(Stored data)
= = = = = = =
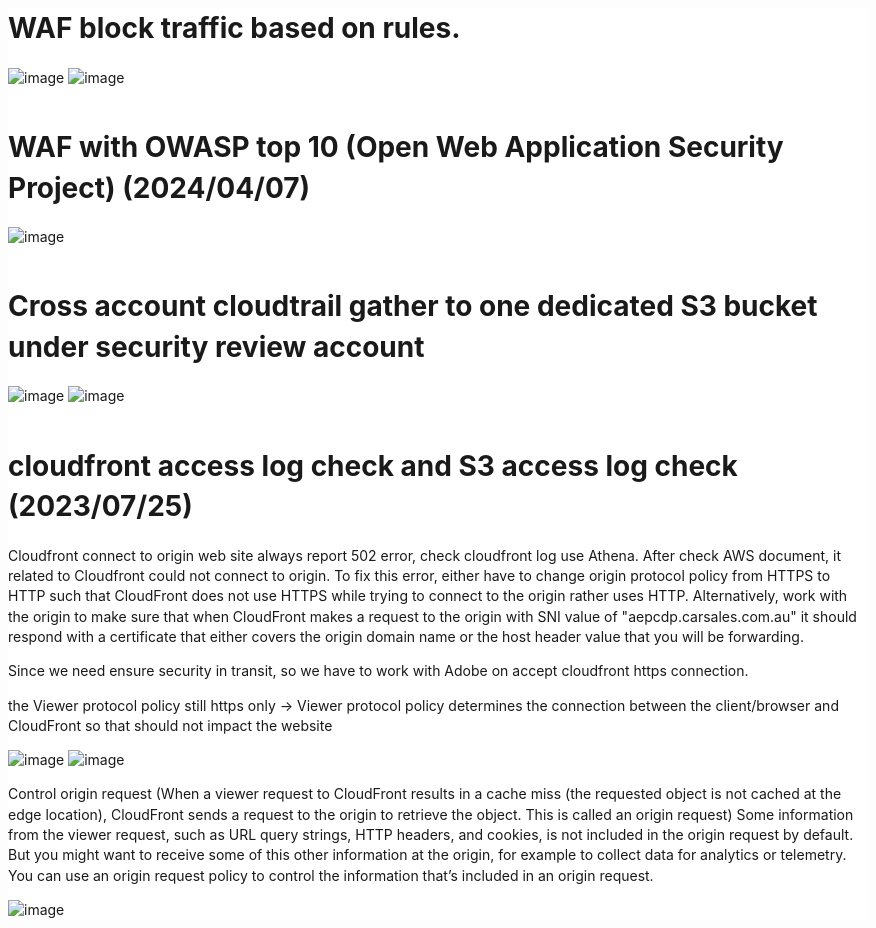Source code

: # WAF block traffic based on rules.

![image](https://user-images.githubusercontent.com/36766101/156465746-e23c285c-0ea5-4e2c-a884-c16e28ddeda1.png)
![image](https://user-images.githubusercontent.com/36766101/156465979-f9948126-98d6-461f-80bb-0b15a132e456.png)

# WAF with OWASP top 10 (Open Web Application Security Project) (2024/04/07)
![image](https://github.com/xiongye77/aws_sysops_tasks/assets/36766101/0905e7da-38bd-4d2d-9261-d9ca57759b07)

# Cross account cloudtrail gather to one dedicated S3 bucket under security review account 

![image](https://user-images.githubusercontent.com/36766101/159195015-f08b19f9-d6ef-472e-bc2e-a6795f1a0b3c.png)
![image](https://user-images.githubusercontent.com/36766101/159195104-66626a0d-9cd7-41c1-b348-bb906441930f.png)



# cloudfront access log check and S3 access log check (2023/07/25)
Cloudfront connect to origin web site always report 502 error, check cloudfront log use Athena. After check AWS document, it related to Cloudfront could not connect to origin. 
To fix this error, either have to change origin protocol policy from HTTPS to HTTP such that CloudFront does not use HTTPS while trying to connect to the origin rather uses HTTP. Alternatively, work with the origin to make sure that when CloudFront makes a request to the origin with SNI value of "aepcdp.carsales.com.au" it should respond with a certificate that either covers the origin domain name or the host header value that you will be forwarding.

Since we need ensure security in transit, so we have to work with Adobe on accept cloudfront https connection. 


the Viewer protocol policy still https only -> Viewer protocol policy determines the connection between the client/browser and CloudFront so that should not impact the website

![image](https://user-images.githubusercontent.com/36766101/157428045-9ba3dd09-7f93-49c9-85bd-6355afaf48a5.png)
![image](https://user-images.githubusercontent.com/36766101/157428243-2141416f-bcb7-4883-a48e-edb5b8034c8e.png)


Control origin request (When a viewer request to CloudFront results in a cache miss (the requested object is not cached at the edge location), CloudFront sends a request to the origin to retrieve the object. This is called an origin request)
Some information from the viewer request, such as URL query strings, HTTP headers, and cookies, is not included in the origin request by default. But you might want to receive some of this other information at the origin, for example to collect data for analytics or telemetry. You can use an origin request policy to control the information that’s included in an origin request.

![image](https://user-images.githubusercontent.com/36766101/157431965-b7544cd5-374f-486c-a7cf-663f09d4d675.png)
= = = = = = =
## Work instruction
Tally the lines of the listing that contain the word "connection". What is the count? Reply with the number alone.

## Reply to the task
2